I don’t know about that. I’m in Colorado and I took my daughter to visit the CU campus in August. The ski team was running on the hills one week before classes even started.

Ivy League schools don’t have athletic scholarships. It’s possible to get a full ride, but not based on the ability to play a sport, especially not football.

Most of those folks run 4-5 times a week regardless of whether they’re training for anything specific. That’s just not the same time sink as a 4 hour practice or being away every weekend. There’s pre-season conditioning in every sport, but it’s all a matter of degrees.

Yes I know, he got an academic scholarship. I mentioned him in this thread as a counter-example of the “dumb jock” stereotype.

I teach at a high school with a football team that perennially competes for state championships. In fact, the current Heisman Trophy winner went to my school.

Are the players dumb? No- most are average students, some a little above average.

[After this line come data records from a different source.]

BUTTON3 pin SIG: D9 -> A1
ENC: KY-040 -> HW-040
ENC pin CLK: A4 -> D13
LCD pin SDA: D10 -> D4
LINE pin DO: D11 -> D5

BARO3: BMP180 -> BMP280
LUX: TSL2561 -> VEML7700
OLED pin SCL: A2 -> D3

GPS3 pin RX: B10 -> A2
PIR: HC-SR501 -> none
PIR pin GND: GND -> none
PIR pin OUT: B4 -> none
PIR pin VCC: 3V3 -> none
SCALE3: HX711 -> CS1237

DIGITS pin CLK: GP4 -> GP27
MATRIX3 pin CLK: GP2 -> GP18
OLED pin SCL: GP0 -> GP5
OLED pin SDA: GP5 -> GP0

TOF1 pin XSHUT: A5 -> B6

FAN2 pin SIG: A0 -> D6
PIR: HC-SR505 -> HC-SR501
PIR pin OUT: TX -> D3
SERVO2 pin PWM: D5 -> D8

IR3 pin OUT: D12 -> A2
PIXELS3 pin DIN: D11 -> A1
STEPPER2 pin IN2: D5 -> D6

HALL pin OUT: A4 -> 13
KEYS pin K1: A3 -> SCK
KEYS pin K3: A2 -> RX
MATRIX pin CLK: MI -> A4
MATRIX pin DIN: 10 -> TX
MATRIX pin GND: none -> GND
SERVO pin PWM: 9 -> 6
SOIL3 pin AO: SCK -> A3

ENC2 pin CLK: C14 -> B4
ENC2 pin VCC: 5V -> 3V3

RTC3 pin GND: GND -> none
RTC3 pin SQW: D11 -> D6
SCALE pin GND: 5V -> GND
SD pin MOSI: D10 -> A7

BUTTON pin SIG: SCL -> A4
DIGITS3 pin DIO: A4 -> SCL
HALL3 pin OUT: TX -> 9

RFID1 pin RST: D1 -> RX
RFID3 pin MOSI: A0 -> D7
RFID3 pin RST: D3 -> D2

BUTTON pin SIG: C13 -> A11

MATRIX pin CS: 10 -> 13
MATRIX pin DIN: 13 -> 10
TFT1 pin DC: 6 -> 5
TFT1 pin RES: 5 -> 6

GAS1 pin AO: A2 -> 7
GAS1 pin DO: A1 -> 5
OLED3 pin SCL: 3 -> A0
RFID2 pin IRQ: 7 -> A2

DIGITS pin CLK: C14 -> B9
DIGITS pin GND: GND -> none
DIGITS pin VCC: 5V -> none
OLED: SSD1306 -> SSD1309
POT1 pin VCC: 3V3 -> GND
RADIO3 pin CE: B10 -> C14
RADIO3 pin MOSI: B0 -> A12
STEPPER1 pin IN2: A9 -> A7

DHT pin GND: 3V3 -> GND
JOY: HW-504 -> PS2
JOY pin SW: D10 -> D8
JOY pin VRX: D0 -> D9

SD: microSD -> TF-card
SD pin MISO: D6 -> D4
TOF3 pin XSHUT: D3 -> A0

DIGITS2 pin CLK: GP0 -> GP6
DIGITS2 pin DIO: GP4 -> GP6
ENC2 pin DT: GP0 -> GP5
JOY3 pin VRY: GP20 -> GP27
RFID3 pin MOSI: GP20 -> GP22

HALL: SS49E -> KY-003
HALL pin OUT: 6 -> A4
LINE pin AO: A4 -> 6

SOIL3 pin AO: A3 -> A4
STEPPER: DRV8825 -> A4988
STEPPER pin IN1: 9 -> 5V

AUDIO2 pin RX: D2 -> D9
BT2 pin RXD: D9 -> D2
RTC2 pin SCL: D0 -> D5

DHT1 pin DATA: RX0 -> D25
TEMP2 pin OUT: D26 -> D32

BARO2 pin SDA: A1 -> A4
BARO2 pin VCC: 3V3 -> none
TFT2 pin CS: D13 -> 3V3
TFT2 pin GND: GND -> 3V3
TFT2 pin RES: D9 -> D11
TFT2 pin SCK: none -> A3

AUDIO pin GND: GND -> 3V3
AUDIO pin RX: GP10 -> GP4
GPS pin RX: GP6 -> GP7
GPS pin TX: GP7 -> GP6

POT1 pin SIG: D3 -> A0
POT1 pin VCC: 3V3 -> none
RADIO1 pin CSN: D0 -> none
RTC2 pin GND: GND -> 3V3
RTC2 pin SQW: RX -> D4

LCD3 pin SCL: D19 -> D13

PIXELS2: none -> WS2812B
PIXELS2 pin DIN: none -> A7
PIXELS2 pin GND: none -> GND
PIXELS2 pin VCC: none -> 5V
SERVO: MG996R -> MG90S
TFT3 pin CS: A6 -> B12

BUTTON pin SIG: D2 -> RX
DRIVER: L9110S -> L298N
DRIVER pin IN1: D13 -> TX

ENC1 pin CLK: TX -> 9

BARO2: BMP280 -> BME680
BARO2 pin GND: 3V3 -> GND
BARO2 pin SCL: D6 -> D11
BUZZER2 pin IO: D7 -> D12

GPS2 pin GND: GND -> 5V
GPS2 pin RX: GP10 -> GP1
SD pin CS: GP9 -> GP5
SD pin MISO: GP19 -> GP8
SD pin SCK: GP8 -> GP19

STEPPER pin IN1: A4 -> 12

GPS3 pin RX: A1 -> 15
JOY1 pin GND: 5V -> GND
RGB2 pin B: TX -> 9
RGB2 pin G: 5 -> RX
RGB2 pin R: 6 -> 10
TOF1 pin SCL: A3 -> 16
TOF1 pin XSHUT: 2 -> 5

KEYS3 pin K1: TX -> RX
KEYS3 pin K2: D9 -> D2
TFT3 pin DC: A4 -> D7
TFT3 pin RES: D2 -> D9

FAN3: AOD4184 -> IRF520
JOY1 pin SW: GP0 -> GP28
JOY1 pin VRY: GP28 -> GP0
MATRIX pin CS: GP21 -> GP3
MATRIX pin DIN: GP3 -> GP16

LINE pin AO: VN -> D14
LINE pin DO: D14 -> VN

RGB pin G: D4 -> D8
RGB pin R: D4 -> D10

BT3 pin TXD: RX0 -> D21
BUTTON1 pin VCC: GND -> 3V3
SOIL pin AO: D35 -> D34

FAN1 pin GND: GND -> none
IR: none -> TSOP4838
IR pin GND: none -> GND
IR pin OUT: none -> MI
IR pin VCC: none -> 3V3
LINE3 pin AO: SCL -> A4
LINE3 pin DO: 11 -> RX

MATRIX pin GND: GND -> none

The school and community are football crazy, but if I give a player a failing grade, the coaches will support me. In fact, if a player doesn’t submit work, I can tell his position coach and that coach will get on the player’s case to get the work done.

And in SOME sports, the players tend to be superb students. Our tennis players all take AP classes and do well in them.

One of my neighbors, a few doors down, is a College Football Hall of Famer and a Rhodes Scholar. He’s a physicist and worked for NASA during the space age. He might be the smartist person I know. And he’ll drink a couple of beers with you during a football game.

A bit of googling pointed me at who I suspect to be your neighbor – that’s very cool! (I won’t post the links I found, out of respect for privacy.)

And, no doubt, there have been some brilliant minds who’ve also been great athletes. A couple others who come to mind:

  • Alan Page (Notre Dame / Vikings defensive lineman) became a lawyer, and was a long-serving member of the Minnesota Supreme Court.
  • Bob Thomas (Notre Dame / Bears kicker) is on the Illinois Supreme Court (and served as Chief Justice for a time).
  • Pat Haden (USC / Rams QB) was also a Rhodes Scholar, and lawyer.
  • John Urschel (Penn State / Ravens offensive linemen) retired from the NFL at age 26 to pursue his PhD in mathematics.
  • Pat McInally (Harvard / Bengals punter / WR) graduated cum laude, aced the Wonderlic test, and went on to become a successful businessman (including creating the Starting Lineup brand of sports action figures).

I knew a bunch of the football players in college. Some fit the stereotype exactly, but most of them were just regular dudes, and a few of them were quite sharp and became good friends of mine.

I can also tell you the cliché about jocks beating up on the nerdy kids is, IME, total Hollywood bullshit. While I’m sure it has happened somewhere at some time, for the most part the jocks fuck with each other and basically ignore everyone else. It’s easier and more fun to mess with people you know (and you can anticipate their reaction) rather than some random kid you’ve never seen before, no matter how geeky he may be, who you have no idea what they’re going to do in response.

13-year-old nerdy me, who was terrorized by the jocks, would like to talk with you about this belief of yours.